= Task prompt =
Every record below should be printed exactly as given.

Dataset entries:
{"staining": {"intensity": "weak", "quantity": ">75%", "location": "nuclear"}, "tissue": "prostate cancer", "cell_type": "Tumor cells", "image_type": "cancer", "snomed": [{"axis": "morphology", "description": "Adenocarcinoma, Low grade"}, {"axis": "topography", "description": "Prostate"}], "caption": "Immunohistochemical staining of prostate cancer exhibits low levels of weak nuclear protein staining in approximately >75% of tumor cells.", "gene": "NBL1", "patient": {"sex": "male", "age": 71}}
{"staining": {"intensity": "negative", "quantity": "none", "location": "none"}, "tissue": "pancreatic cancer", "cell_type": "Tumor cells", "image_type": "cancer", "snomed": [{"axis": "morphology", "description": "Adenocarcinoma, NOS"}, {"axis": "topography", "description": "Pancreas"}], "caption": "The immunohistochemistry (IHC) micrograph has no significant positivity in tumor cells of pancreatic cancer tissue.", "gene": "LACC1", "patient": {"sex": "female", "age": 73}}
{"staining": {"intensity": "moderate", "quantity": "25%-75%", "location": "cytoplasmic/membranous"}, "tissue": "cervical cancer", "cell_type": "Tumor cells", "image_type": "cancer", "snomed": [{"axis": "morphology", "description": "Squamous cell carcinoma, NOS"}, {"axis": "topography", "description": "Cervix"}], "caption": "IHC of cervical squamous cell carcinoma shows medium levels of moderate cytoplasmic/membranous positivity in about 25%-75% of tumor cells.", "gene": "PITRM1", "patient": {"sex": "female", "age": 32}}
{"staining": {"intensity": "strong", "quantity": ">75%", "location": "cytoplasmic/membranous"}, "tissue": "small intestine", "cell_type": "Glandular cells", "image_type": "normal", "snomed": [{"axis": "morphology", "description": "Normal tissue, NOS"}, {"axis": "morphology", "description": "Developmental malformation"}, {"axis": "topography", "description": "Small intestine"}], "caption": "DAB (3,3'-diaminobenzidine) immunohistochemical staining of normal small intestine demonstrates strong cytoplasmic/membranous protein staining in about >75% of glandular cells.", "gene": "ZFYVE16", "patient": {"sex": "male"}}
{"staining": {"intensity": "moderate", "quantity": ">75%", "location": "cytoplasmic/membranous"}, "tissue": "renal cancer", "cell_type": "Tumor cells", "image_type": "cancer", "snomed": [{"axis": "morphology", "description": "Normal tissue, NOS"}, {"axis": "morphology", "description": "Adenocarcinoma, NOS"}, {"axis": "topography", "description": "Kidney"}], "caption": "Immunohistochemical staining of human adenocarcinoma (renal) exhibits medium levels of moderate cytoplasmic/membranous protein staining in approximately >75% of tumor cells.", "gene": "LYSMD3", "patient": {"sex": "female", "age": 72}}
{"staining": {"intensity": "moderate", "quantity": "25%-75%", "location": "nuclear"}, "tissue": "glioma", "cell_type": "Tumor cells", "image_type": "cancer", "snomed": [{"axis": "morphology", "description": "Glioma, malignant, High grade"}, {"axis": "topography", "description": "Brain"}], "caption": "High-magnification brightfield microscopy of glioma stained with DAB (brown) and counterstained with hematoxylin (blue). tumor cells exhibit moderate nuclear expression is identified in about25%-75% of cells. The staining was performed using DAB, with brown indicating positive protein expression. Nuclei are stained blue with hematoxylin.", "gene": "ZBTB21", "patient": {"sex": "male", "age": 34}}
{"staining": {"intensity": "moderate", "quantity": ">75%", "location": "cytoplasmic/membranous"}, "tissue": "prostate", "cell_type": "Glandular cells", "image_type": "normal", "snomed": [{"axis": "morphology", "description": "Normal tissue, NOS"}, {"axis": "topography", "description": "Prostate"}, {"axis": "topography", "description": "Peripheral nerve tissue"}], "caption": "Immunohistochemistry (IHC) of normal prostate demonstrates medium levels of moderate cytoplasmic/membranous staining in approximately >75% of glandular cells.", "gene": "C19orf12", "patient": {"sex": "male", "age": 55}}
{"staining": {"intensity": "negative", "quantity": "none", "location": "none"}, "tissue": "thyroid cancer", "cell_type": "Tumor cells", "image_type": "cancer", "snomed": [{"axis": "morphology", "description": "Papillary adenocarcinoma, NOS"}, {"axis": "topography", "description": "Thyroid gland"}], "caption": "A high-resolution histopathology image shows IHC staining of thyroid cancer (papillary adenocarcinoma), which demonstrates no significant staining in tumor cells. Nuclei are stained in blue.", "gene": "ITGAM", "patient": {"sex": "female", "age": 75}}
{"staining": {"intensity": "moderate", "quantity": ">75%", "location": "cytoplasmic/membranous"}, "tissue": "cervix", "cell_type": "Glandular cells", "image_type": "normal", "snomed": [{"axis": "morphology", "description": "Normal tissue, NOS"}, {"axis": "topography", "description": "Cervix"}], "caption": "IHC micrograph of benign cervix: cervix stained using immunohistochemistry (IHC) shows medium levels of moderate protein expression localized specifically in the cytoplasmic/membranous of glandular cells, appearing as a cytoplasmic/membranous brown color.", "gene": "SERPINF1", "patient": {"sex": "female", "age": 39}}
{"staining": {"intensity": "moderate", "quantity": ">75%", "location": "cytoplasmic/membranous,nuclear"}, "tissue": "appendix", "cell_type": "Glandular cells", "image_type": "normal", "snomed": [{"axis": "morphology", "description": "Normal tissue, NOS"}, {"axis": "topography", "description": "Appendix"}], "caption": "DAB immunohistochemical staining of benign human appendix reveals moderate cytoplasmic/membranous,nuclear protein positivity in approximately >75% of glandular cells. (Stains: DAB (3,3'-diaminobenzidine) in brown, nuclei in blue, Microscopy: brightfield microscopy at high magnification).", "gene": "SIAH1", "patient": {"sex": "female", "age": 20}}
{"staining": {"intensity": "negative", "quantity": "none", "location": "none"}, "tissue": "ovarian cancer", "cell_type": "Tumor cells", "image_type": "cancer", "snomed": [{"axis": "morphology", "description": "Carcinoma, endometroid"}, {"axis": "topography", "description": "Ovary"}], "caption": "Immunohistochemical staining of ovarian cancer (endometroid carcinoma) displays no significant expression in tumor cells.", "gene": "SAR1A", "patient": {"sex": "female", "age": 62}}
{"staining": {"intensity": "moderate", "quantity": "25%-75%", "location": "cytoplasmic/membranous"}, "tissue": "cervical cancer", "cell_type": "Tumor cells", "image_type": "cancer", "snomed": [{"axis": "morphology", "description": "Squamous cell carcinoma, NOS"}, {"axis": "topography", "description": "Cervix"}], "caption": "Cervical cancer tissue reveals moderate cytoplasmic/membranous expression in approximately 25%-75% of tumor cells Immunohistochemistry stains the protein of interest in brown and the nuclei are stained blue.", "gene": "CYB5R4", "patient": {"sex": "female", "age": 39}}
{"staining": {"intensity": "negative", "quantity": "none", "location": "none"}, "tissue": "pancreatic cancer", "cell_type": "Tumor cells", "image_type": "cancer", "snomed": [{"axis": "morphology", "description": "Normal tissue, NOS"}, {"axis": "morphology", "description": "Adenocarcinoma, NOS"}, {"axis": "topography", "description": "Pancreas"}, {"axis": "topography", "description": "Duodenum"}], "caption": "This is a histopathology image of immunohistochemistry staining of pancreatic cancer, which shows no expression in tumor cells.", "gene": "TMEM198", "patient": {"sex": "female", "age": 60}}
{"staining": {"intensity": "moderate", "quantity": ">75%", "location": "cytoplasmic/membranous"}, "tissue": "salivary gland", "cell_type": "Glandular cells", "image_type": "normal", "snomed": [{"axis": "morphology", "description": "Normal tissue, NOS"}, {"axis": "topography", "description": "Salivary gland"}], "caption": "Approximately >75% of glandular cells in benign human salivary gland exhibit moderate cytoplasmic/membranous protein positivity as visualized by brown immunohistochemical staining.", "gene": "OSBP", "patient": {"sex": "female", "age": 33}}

= Response =
{"staining": {"intensity": "weak", "quantity": ">75%", "location": "nuclear"}, "tissue": "prostate cancer", "cell_type": "Tumor cells", "image_type": "cancer", "snomed": [{"axis": "morphology", "description": "Adenocarcinoma, Low grade"}, {"axis": "topography", "description": "Prostate"}], "caption": "Immunohistochemical staining of prostate cancer exhibits low levels of weak nuclear protein staining in approximately >75% of tumor cells.", "gene": "NBL1", "patient": {"sex": "male", "age": 71}}
{"staining": {"intensity": "negative", "quantity": "none", "location": "none"}, "tissue": "pancreatic cancer", "cell_type": "Tumor cells", "image_type": "cancer", "snomed": [{"axis": "morphology", "description": "Adenocarcinoma, NOS"}, {"axis": "topography", "description": "Pancreas"}], "caption": "The immunohistochemistry (IHC) micrograph has no significant positivity in tumor cells of pancreatic cancer tissue.", "gene": "LACC1", "patient": {"sex": "female", "age": 73}}
{"staining": {"intensity": "moderate", "quantity": "25%-75%", "location": "cytoplasmic/membranous"}, "tissue": "cervical cancer", "cell_type": "Tumor cells", "image_type": "cancer", "snomed": [{"axis": "morphology", "description": "Squamous cell carcinoma, NOS"}, {"axis": "topography", "description": "Cervix"}], "caption": "IHC of cervical squamous cell carcinoma shows medium levels of moderate cytoplasmic/membranous positivity in about 25%-75% of tumor cells.", "gene": "PITRM1", "patient": {"sex": "female", "age": 32}}
{"staining": {"intensity": "strong", "quantity": ">75%", "location": "cytoplasmic/membranous"}, "tissue": "small intestine", "cell_type": "Glandular cells", "image_type": "normal", "snomed": [{"axis": "morphology", "description": "Normal tissue, NOS"}, {"axis": "morphology", "description": "Developmental malformation"}, {"axis": "topography", "description": "Small intestine"}], "caption": "DAB (3,3'-diaminobenzidine) immunohistochemical staining of normal small intestine demonstrates strong cytoplasmic/membranous protein staining in about >75% of glandular cells.", "gene": "ZFYVE16", "patient": {"sex": "male"}}
{"staining": {"intensity": "moderate", "quantity": ">75%", "location": "cytoplasmic/membranous"}, "tissue": "renal cancer", "cell_type": "Tumor cells", "image_type": "cancer", "snomed": [{"axis": "morphology", "description": "Normal tissue, NOS"}, {"axis": "morphology", "description": "Adenocarcinoma, NOS"}, {"axis": "topography", "description": "Kidney"}], "caption": "Immunohistochemical staining of human adenocarcinoma (renal) exhibits medium levels of moderate cytoplasmic/membranous protein staining in approximately >75% of tumor cells.", "gene": "LYSMD3", "patient": {"sex": "female", "age": 72}}
{"staining": {"intensity": "moderate", "quantity": "25%-75%", "location": "nuclear"}, "tissue": "glioma", "cell_type": "Tumor cells", "image_type": "cancer", "snomed": [{"axis": "morphology", "description": "Glioma, malignant, High grade"}, {"axis": "topography", "description": "Brain"}], "caption": "High-magnification brightfield microscopy of glioma stained with DAB (brown) and counterstained with hematoxylin (blue). tumor cells exhibit moderate nuclear expression is identified in about25%-75% of cells. The staining was performed using DAB, with brown indicating positive protein expression. Nuclei are stained blue with hematoxylin.", "gene": "ZBTB21", "patient": {"sex": "male", "age": 34}}
{"staining": {"intensity": "moderate", "quantity": ">75%", "location": "cytoplasmic/membranous"}, "tissue": "prostate", "cell_type": "Glandular cells", "image_type": "normal", "snomed": [{"axis": "morphology", "description": "Normal tissue, NOS"}, {"axis": "topography", "description": "Prostate"}, {"axis": "topography", "description": "Peripheral nerve tissue"}], "caption": "Immunohistochemistry (IHC) of normal prostate demonstrates medium levels of moderate cytoplasmic/membranous staining in approximately >75% of glandular cells.", "gene": "C19orf12", "patient": {"sex": "male", "age": 55}}
{"staining": {"intensity": "negative", "quantity": "none", "location": "none"}, "tissue": "thyroid cancer", "cell_type": "Tumor cells", "image_type": "cancer", "snomed": [{"axis": "morphology", "description": "Papillary adenocarcinoma, NOS"}, {"axis": "topography", "description": "Thyroid gland"}], "caption": "A high-resolution histopathology image shows IHC staining of thyroid cancer (papillary adenocarcinoma), which demonstrates no significant staining in tumor cells. Nuclei are stained in blue.", "gene": "ITGAM", "patient": {"sex": "female", "age": 75}}
{"staining": {"intensity": "moderate", "quantity": ">75%", "location": "cytoplasmic/membranous"}, "tissue": "cervix", "cell_type": "Glandular cells", "image_type": "normal", "snomed": [{"axis": "morphology", "description": "Normal tissue, NOS"}, {"axis": "topography", "description": "Cervix"}], "caption": "IHC micrograph of benign cervix: cervix stained using immunohistochemistry (IHC) shows medium levels of moderate protein expression localized specifically in the cytoplasmic/membranous of glandular cells, appearing as a cytoplasmic/membranous brown color.", "gene": "SERPINF1", "patient": {"sex": "female", "age": 39}}
{"staining": {"intensity": "moderate", "quantity": ">75%", "location": "cytoplasmic/membranous,nuclear"}, "tissue": "appendix", "cell_type": "Glandular cells", "image_type": "normal", "snomed": [{"axis": "morphology", "description": "Normal tissue, NOS"}, {"axis": "topography", "description": "Appendix"}], "caption": "DAB immunohistochemical staining of benign human appendix reveals moderate cytoplasmic/membranous,nuclear protein positivity in approximately >75% of glandular cells. (Stains: DAB (3,3'-diaminobenzidine) in brown, nuclei in blue, Microscopy: brightfield microscopy at high magnification).", "gene": "SIAH1", "patient": {"sex": "female", "age": 20}}
{"staining": {"intensity": "negative", "quantity": "none", "location": "none"}, "tissue": "ovarian cancer", "cell_type": "Tumor cells", "image_type": "cancer", "snomed": [{"axis": "morphology", "description": "Carcinoma, endometroid"}, {"axis": "topography", "description": "Ovary"}], "caption": "Immunohistochemical staining of ovarian cancer (endometroid carcinoma) displays no significant expression in tumor cells.", "gene": "SAR1A", "patient": {"sex": "female", "age": 62}}
{"staining": {"intensity": "moderate", "quantity": "25%-75%", "location": "cytoplasmic/membranous"}, "tissue": "cervical cancer", "cell_type": "Tumor cells", "image_type": "cancer", "snomed": [{"axis": "morphology", "description": "Squamous cell carcinoma, NOS"}, {"axis": "topography", "description": "Cervix"}], "caption": "Cervical cancer tissue reveals moderate cytoplasmic/membranous expression in approximately 25%-75% of tumor cells Immunohistochemistry stains the protein of interest in brown and the nuclei are stained blue.", "gene": "CYB5R4", "patient": {"sex": "female", "age": 39}}
{"staining": {"intensity": "negative", "quantity": "none", "location": "none"}, "tissue": "pancreatic cancer", "cell_type": "Tumor cells", "image_type": "cancer", "snomed": [{"axis": "morphology", "description": "Normal tissue, NOS"}, {"axis": "morphology", "description": "Adenocarcinoma, NOS"}, {"axis": "topography", "description": "Pancreas"}, {"axis": "topography", "description": "Duodenum"}], "caption": "This is a histopathology image of immunohistochemistry staining of pancreatic cancer, which shows no expression in tumor cells.", "gene": "TMEM198", "patient": {"sex": "female", "age": 60}}
{"staining": {"intensity": "moderate", "quantity": ">75%", "location": "cytoplasmic/membranous"}, "tissue": "salivary gland", "cell_type": "Glandular cells", "image_type": "normal", "snomed": [{"axis": "morphology", "description": "Normal tissue, NOS"}, {"axis": "topography", "description": "Salivary gland"}], "caption": "Approximately >75% of glandular cells in benign human salivary gland exhibit moderate cytoplasmic/membranous protein positivity as visualized by brown immunohistochemical staining.", "gene": "OSBP", "patient": {"sex": "female", "age": 33}}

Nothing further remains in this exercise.